• _Exercise prompt_: In the rows below, rewrite everything from the line containing "ue headline" down to the line containing "some last-minute", putting "tablet" in place of "phone" and leaving all else unchanged.

[Data shown Boundary: Start]

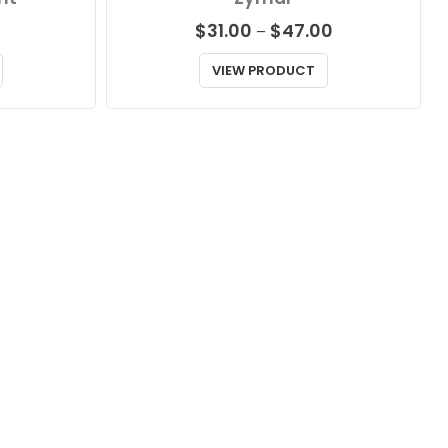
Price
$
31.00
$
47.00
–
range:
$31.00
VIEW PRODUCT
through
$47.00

[Data shown Boundary: End]
[Data shown Boundary: Start]

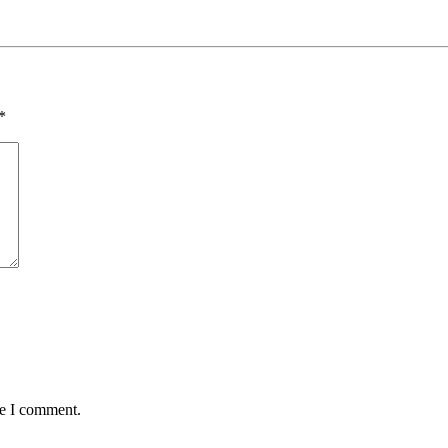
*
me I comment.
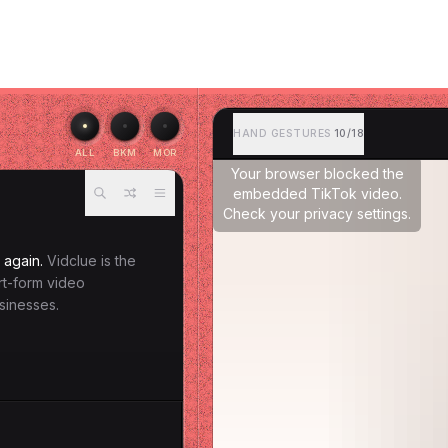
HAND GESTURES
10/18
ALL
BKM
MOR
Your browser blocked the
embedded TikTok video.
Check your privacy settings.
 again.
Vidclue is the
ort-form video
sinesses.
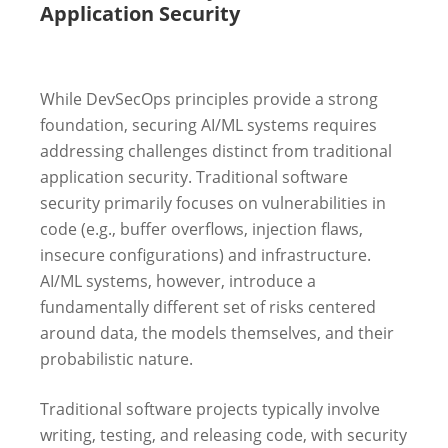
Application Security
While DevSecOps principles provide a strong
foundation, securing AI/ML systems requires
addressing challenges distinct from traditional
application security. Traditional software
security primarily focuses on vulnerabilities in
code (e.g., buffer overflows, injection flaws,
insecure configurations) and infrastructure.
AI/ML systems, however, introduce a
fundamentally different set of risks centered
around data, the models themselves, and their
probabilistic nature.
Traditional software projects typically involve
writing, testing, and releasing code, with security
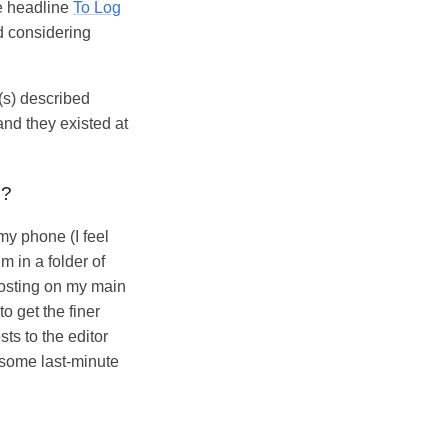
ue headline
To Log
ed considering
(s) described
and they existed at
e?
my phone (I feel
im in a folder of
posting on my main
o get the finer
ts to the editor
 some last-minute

[Data shown Boundary: End]

• _Solution for this problem_:
ue headline
To Log
ed considering
(s) described
and they existed at
e?
my tablet (I feel
im in a folder of
posting on my main
o get the finer
ts to the editor
 some last-minute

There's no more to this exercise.